非布司他说明书

Instructions

Drug name: Febuxostat tablets

Generic name: Febuxostat

Mechanism of action:

Febuxostat is rapidly and extensively absorbed by >80% after oral administration, with a tmax of approximately 1.0 to 1.8 hours. Febuxostat does not accumulate in the body after multiple oral administrations of a single daily dose. The effect of multiple doses of Febuxostat 80 mg on reducing serum uric acid concentration is not affected by food, so the clinical use of Febuxostat does not require consideration of food factors. The steady-state apparent volume of distribution (Vss/F) of febuxostat after oral administration of 10 mg to 300 mg is 29 to 75 L. Febuxostat is approximately 99.2% plasma protein bound (mainly to albumin). Four hours after oral administration of febuxostat, unchanged drug in plasma accounted for 84%-96% of the total radioactivity. The plasma half-life of febuxostat is 5 to 8 hours. Taking the drug once a day will reach steady-state plasma concentration within 1 week. Febuxostat is mainly eliminated from the blood by being metabolized by the liver to glucuronide conjugates, and a smaller amount is oxidatively metabolized by CYP450 in the liver. Glucuronide-conjugated febuxostat is excreted in the urine, and less than 4% of febuxostat is excreted unchanged in the urine after oral administration.

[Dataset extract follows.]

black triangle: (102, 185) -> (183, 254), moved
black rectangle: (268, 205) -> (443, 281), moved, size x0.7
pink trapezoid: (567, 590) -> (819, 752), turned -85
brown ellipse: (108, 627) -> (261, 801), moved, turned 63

Indications: It is suitable for the long-term treatment of hyperuricemia in patients with gout. It is not recommended for asymptomatic hyperuricemia.

Recommended dosage:

When used to treat patients with hyperuricemia with gout symptoms, the recommended dose of this product is 40 mg or 80 mg once a day. The recommended starting dose of this product is 40 mg, and there is no need to consider the effects of food or antacids when administering this product.

Adverse reactions:

1. Liver function damage (unknown frequency), because the increase in AST (GOT) and ALT (GPT) is accompanied by liver function damage, patients should have regular examinations and discontinue medication if they are found to be unwell.

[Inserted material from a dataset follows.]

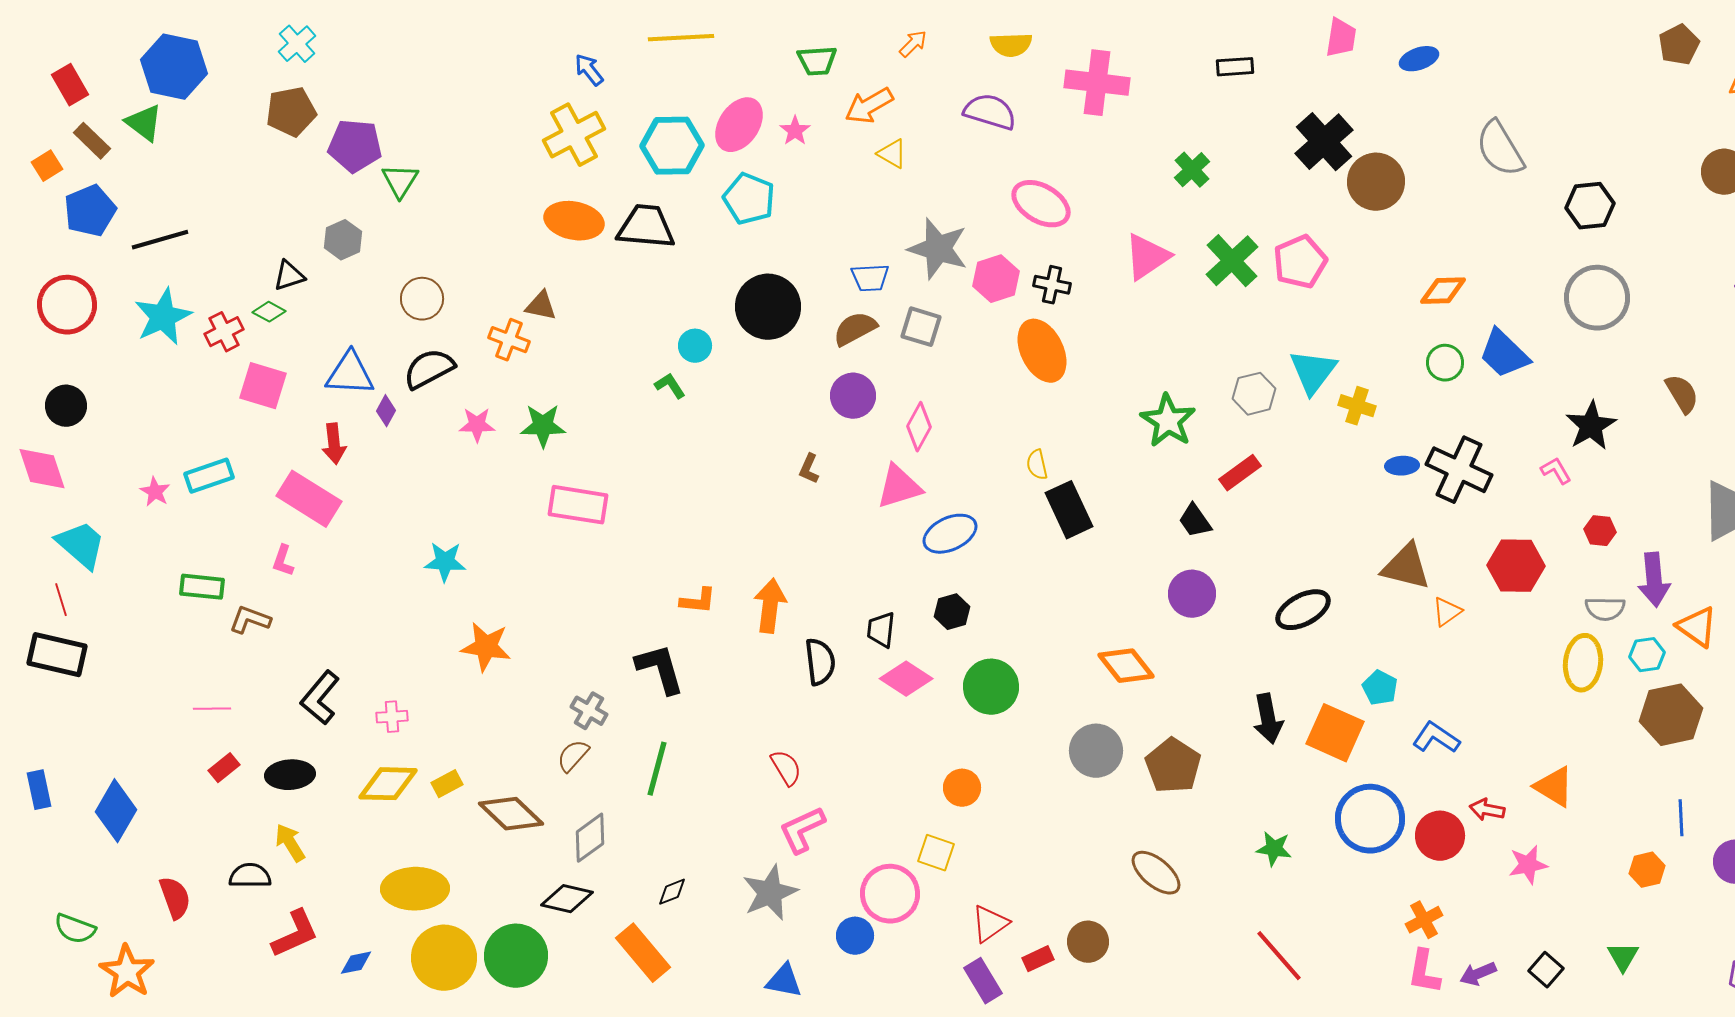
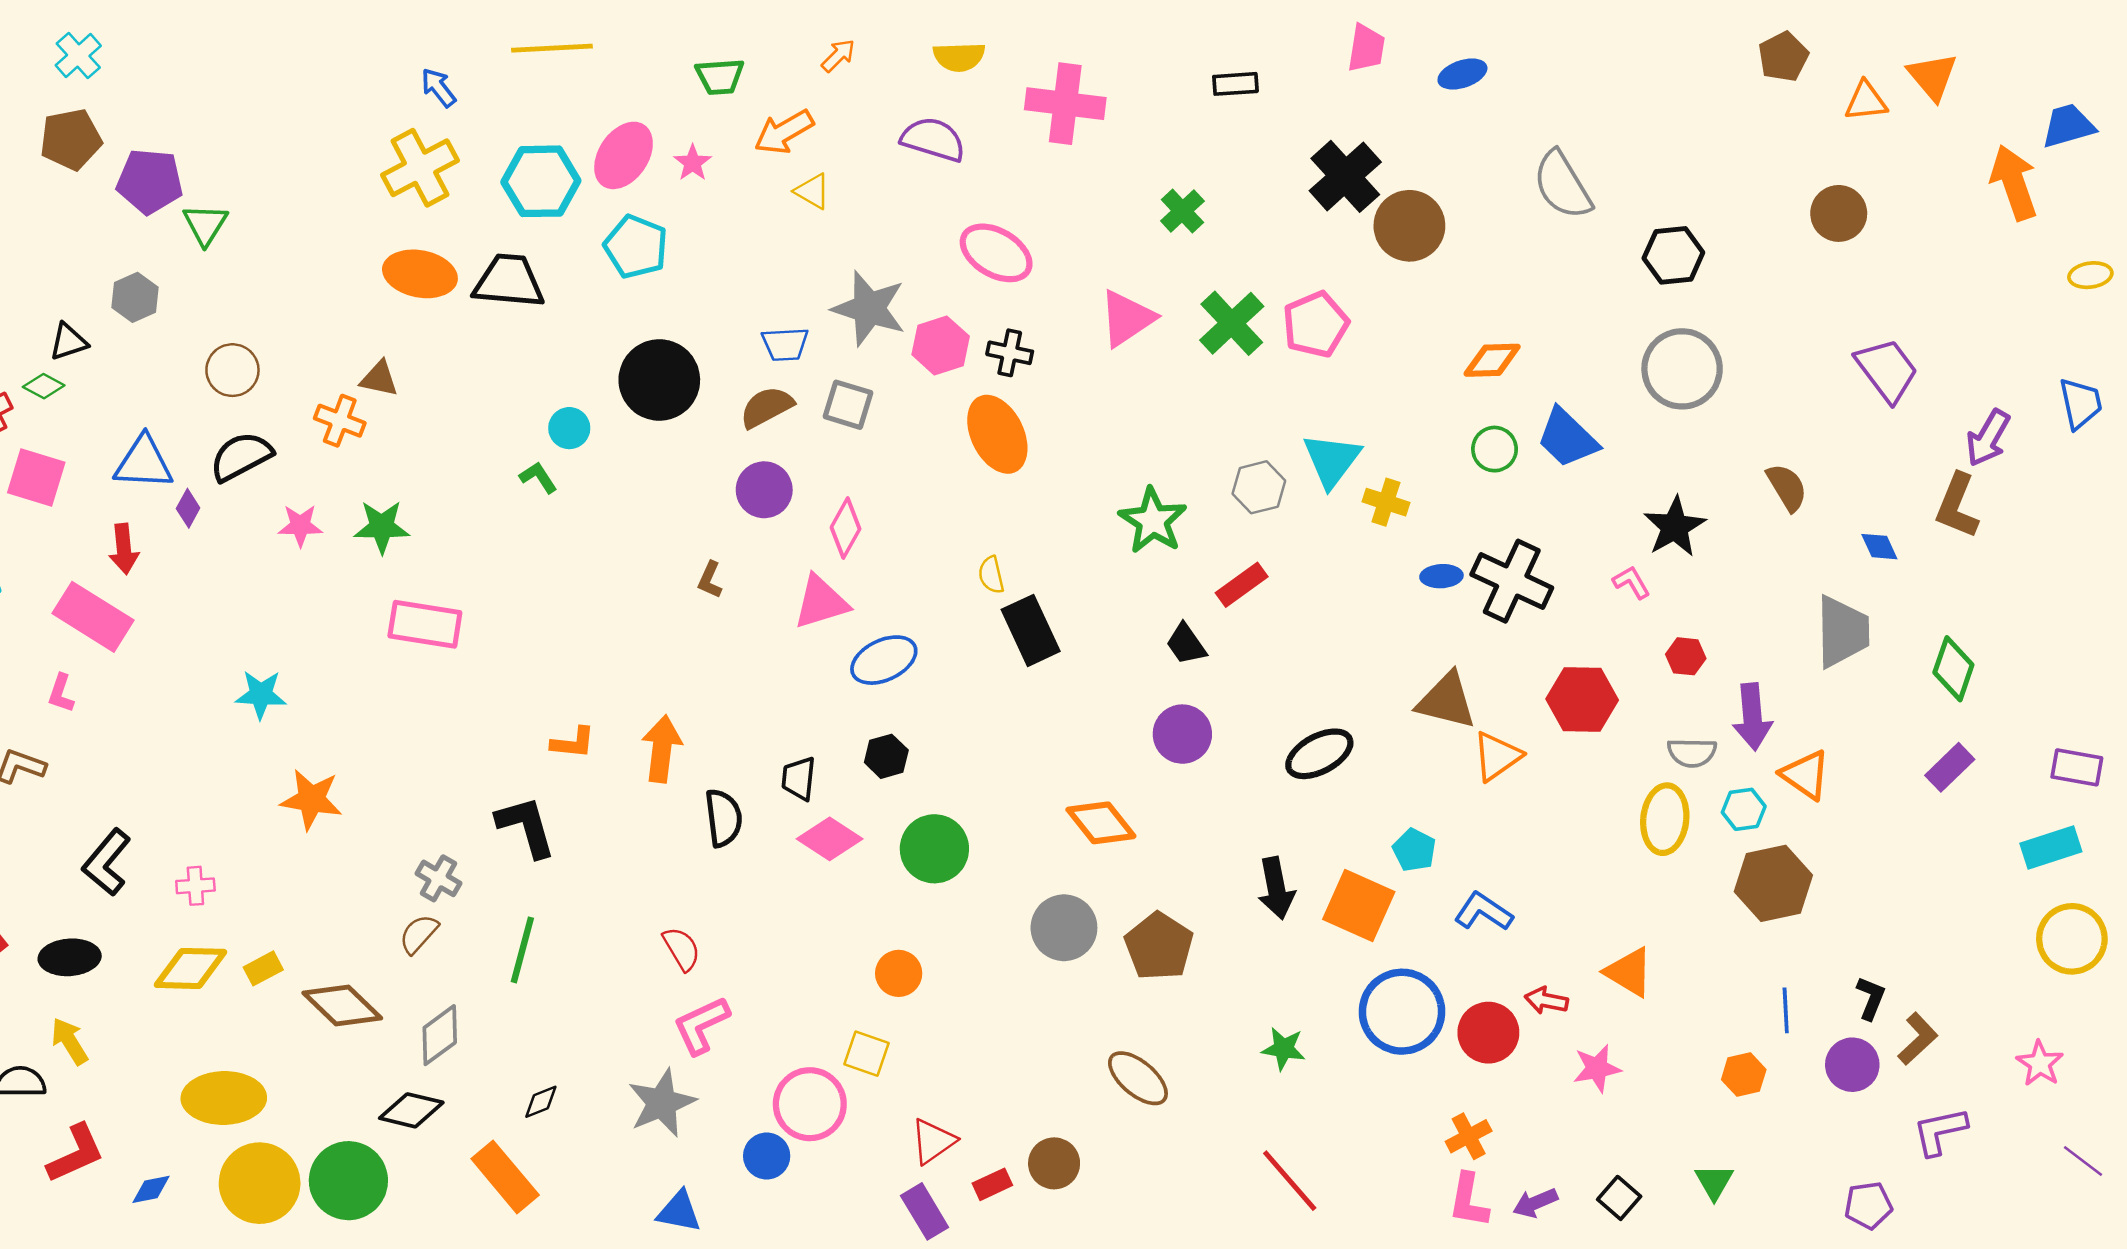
orange triangle: (1447, 612) -> (1497, 756), size x1.4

2. Allergy (unknown frequency), systemic rash, skin rash, etc. Patients should be checked regularly and discontinue medication if any discomfort is found.

Special groups:

No dose adjustment is required in patients with mild or moderate renal impairment. The recommended starting dose of this product is 40 mg once daily. After a dose of 40 mg for two weeks, for patients whose serum uric acid level (sUA) is still higher than 6 mg/dl, the recommended dose is 80 mg.

No dose adjustment is required for patients with mild to moderate hepatic impairment. There are no studies on the use of this product in patients with severe hepatic impairment, so this product should be administered with caution.

For uric acid level, serum uric acid can be re-tested after 2 weeks of treatment with this product. The goal of treatment is to reduce and maintain serum uric acid levels below 6 mg/dl. It is recommended to take the medicine for at least 6 months to prevent acute attacks of gout.

Taboo:

1. Patients with past allergies to the ingredients; 2. Patients taking sulfhydryl-containing drugs or azathioprine tablets at the same time.